Description of the task
Word for word, restate each of the records below.

(Data items)
——
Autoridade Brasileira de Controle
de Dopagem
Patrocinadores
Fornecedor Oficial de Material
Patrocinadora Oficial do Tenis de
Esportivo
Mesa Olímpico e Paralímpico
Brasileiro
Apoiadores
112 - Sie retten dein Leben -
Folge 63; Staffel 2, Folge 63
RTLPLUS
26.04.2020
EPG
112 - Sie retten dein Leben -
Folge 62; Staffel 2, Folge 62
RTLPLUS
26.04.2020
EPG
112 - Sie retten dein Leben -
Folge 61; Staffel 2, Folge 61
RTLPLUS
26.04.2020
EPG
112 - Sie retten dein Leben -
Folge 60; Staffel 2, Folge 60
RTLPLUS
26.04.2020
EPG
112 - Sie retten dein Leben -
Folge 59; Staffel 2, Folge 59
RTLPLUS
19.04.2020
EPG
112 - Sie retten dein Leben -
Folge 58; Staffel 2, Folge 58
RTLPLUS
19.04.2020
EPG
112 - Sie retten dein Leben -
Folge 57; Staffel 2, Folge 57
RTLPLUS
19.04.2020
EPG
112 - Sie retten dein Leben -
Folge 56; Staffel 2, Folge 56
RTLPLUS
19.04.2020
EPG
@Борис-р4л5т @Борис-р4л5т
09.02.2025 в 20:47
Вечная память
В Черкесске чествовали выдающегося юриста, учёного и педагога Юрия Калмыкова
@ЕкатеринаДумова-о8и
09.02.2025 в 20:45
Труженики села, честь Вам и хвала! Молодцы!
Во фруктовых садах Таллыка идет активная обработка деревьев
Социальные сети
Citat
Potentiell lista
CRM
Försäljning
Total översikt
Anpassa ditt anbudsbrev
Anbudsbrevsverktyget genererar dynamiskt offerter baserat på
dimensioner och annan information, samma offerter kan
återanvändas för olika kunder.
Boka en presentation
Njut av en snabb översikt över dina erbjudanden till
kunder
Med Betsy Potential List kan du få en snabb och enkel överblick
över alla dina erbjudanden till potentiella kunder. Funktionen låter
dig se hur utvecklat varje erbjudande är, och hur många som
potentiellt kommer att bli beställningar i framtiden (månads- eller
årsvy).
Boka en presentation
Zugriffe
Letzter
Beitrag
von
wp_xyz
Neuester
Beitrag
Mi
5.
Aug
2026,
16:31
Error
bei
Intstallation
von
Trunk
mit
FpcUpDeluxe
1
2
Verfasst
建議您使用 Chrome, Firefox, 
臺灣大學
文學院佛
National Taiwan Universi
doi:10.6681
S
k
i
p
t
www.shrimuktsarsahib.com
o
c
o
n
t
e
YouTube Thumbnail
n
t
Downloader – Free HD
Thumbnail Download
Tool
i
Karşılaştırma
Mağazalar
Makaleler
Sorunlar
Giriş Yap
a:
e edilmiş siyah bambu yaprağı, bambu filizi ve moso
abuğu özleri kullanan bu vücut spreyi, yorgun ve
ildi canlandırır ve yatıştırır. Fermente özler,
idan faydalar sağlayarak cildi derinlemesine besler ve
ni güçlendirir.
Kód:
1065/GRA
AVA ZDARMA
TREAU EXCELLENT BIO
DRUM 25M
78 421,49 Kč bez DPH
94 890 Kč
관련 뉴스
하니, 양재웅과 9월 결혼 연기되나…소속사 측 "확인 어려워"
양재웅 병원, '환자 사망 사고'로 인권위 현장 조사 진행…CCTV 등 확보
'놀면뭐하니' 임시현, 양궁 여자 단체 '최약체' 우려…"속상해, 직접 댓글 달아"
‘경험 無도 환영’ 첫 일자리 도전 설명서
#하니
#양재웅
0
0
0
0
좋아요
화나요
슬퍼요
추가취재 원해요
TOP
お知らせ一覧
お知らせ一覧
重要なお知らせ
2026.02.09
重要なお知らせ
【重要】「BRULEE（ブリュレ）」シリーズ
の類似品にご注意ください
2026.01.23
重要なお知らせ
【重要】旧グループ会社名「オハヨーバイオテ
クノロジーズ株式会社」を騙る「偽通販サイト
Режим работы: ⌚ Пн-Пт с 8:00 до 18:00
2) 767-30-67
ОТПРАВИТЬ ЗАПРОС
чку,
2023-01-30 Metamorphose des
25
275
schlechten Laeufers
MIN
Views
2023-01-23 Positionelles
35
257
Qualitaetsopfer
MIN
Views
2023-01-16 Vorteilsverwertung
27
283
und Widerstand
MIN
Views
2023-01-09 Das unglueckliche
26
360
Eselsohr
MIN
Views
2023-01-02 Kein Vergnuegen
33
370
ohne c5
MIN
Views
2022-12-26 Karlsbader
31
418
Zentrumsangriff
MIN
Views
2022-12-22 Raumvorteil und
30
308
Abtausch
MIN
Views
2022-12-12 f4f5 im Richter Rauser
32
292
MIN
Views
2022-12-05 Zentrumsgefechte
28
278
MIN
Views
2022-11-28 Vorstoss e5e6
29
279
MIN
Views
——
Written answer
Autoridade Brasileira de Controle
de Dopagem
Patrocinadores
Fornecedor Oficial de Material
Patrocinadora Oficial do Tenis de
Esportivo
Mesa Olímpico e Paralímpico
Brasileiro
Apoiadores
112 - Sie retten dein Leben -
Folge 63; Staffel 2, Folge 63
RTLPLUS
26.04.2020
EPG
112 - Sie retten dein Leben -
Folge 62; Staffel 2, Folge 62
RTLPLUS
26.04.2020
EPG
112 - Sie retten dein Leben -
Folge 61; Staffel 2, Folge 61
RTLPLUS
26.04.2020
EPG
112 - Sie retten dein Leben -
Folge 60; Staffel 2, Folge 60
RTLPLUS
26.04.2020
EPG
112 - Sie retten dein Leben -
Folge 59; Staffel 2, Folge 59
RTLPLUS
19.04.2020
EPG
112 - Sie retten dein Leben -
Folge 58; Staffel 2, Folge 58
RTLPLUS
19.04.2020
EPG
112 - Sie retten dein Leben -
Folge 57; Staffel 2, Folge 57
RTLPLUS
19.04.2020
EPG
112 - Sie retten dein Leben -
Folge 56; Staffel 2, Folge 56
RTLPLUS
19.04.2020
EPG
@Борис-р4л5т @Борис-р4л5т
09.02.2025 в 20:47
Вечная память
В Черкесске чествовали выдающегося юриста, учёного и педагога Юрия Калмыкова
@ЕкатеринаДумова-о8и
09.02.2025 в 20:45
Труженики села, честь Вам и хвала! Молодцы!
Во фруктовых садах Таллыка идет активная обработка деревьев
Социальные сети
Citat
Potentiell lista
CRM
Försäljning
Total översikt
Anpassa ditt anbudsbrev
Anbudsbrevsverktyget genererar dynamiskt offerter baserat på
dimensioner och annan information, samma offerter kan
återanvändas för olika kunder.
Boka en presentation
Njut av en snabb översikt över dina erbjudanden till
kunder
Med Betsy Potential List kan du få en snabb och enkel överblick
över alla dina erbjudanden till potentiella kunder. Funktionen låter
dig se hur utvecklat varje erbjudande är, och hur många som
potentiellt kommer att bli beställningar i framtiden (månads- eller
årsvy).
Boka en presentation
Zugriffe
Letzter
Beitrag
von
wp_xyz
Neuester
Beitrag
Mi
5.
Aug
2026,
16:31
Error
bei
Intstallation
von
Trunk
mit
FpcUpDeluxe
1
2
Verfasst
建議您使用 Chrome, Firefox, 
臺灣大學
文學院佛
National Taiwan Universi
doi:10.6681
S
k
i
p
t
www.shrimuktsarsahib.com
o
c
o
n
t
e
YouTube Thumbnail
n
t
Downloader – Free HD
Thumbnail Download
Tool
i
Karşılaştırma
Mağazalar
Makaleler
Sorunlar
Giriş Yap
a:
e edilmiş siyah bambu yaprağı, bambu filizi ve moso
abuğu özleri kullanan bu vücut spreyi, yorgun ve
ildi canlandırır ve yatıştırır. Fermente özler,
idan faydalar sağlayarak cildi derinlemesine besler ve
ni güçlendirir.
Kód:
1065/GRA
AVA ZDARMA
TREAU EXCELLENT BIO
DRUM 25M
78 421,49 Kč bez DPH
94 890 Kč
관련 뉴스
하니, 양재웅과 9월 결혼 연기되나…소속사 측 "확인 어려워"
양재웅 병원, '환자 사망 사고'로 인권위 현장 조사 진행…CCTV 등 확보
'놀면뭐하니' 임시현, 양궁 여자 단체 '최약체' 우려…"속상해, 직접 댓글 달아"
‘경험 無도 환영’ 첫 일자리 도전 설명서
#하니
#양재웅
0
0
0
0
좋아요
화나요
슬퍼요
추가취재 원해요
TOP
お知らせ一覧
お知らせ一覧
重要なお知らせ
2026.02.09
重要なお知らせ
【重要】「BRULEE（ブリュレ）」シリーズ
の類似品にご注意ください
2026.01.23
重要なお知らせ
【重要】旧グループ会社名「オハヨーバイオテ
クノロジーズ株式会社」を騙る「偽通販サイト
Режим работы: ⌚ Пн-Пт с 8:00 до 18:00
2) 767-30-67
ОТПРАВИТЬ ЗАПРОС
чку,
2023-01-30 Metamorphose des
25
275
schlechten Laeufers
MIN
Views
2023-01-23 Positionelles
35
257
Qualitaetsopfer
MIN
Views
2023-01-16 Vorteilsverwertung
27
283
und Widerstand
MIN
Views
2023-01-09 Das unglueckliche
26
360
Eselsohr
MIN
Views
2023-01-02 Kein Vergnuegen
33
370
ohne c5
MIN
Views
2022-12-26 Karlsbader
31
418
Zentrumsangriff
MIN
Views
2022-12-22 Raumvorteil und
30
308
Abtausch
MIN
Views
2022-12-12 f4f5 im Richter Rauser
32
292
MIN
Views
2022-12-05 Zentrumsgefechte
28
278
MIN
Views
2022-11-28 Vorstoss e5e6
29
279
MIN
Views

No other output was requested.